CNN for getting and representing superpixels

Hi,
Is there any CNN that is able to learn features representation for each superpixel of the image. In general, we use SLIC algorithm to obtain the superpixels and compute the HOG of that image than associate a hog vector to each superpixel. However, HOG are hand-crafted features. I would like to associate a learned feature representation for each superpixel (rather than hog). So my question, is there any CNN that can learns features representation for each superpixel and the superpixel themselves ?
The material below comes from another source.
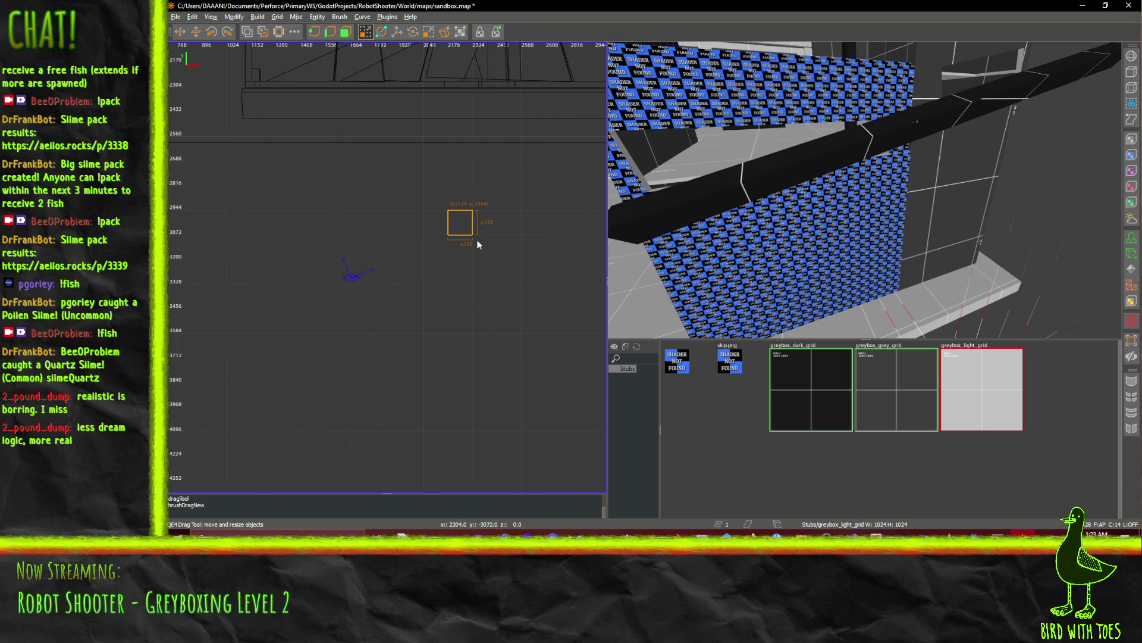
{"action": "key", "text": "ctrl+Tab"}
{"action": "scroll", "coordinate": [438, 225], "scroll_direction": "down", "scroll_amount": 2}
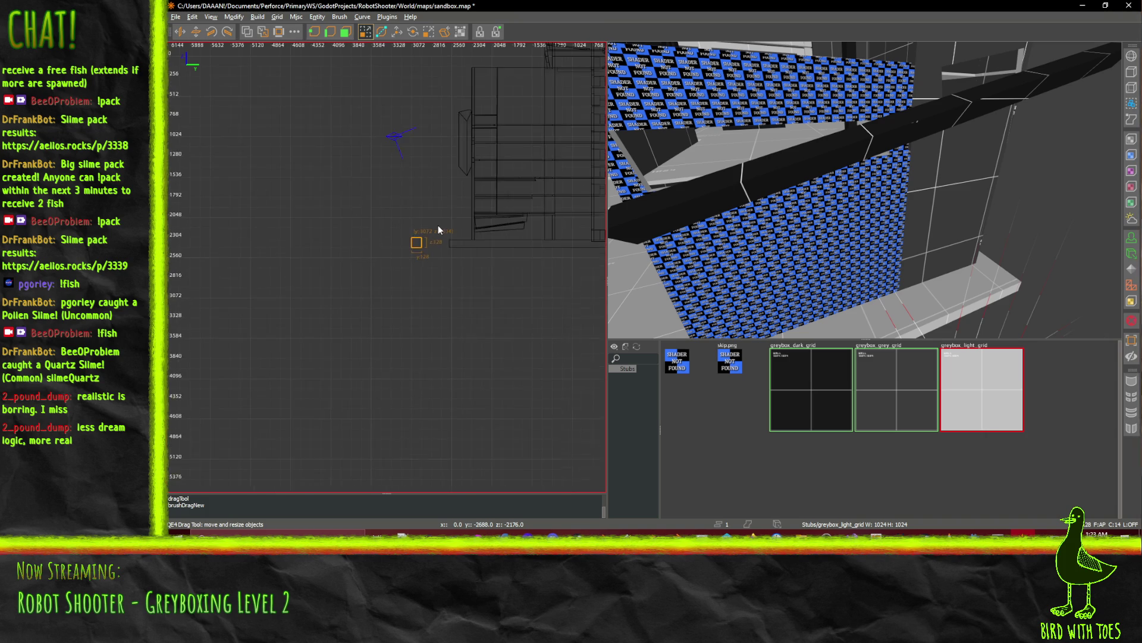
Raise the brush's top to 1408 units and texture it greybox_dark_grid.
{"action": "left_click_drag", "start_coordinate": [412, 233], "coordinate": [403, 113]}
You may say just use Faster rcnn to localize objects then you get the bounding boxes and features represetnation. However, it doesn’t apply for my case. l don’t not necessary have objects but patches.

Thank you

You may try to 0-pad your patches but they will be of different spatial dimensions, so you won’t be able to stack them into a mini-batch for training.

A workaround for this is feeding images one by one and summing gradients. e.g.:

for epoch in EPOCHS:
    for img, target in images:
        for _ in range(BATCH_SIZE):
            out = net(img)
            loss = criterion(img, out)
            loss.backward()
        optimizer.step()
        optimizer.zero_grad()

calling .backward() multiple times before .zero_grad() sums gradients, much as if it was a mini-batch.
Hope this helps

Hi @kembo,

Thank you for your answer.

I’m not learning on my images. I just use ResNet-152 as a feature extractor.

So the idea, is to take each superpixel (a set of pixels) of a given image as a whole image and 0-pad it to get image into -224,224,3).
So for an image M with K superpixels, l build K images of dimension (224,224,3), their spatial dimensions are different but they are 0-padded. These K images are fed to ResNet-152 to extract features. So for image M l get K x 2048 feature vector.

However, l’m wondering if there is any negative impact (poor feature representation) on Resnet152 due to the fact of padding an image such that one superpixel is about 8% information on the image and the remaining 92% are 0 .

Thank you for your answer

1 Like

I believe there would be significant drop in performance of ResNet. Convolutional kernels will be passing mostly over zeros, thus I would expect feature vector to be mostly zeroed too, but it’s got to be checked.

As there are a lot of small-sized superpixels I would probably approach this problem with 0-padding each superpixel to a smallest rectangle and training a small CNN for feature extraction. Siamese architectures might be reasonable for training in this case, but it depends on the data you have at hand and what you want your descriptors to do.

Thank you @kembo for your suggestion. If l train a small CNN such as Siamese network, what would be the labels of superpixels ?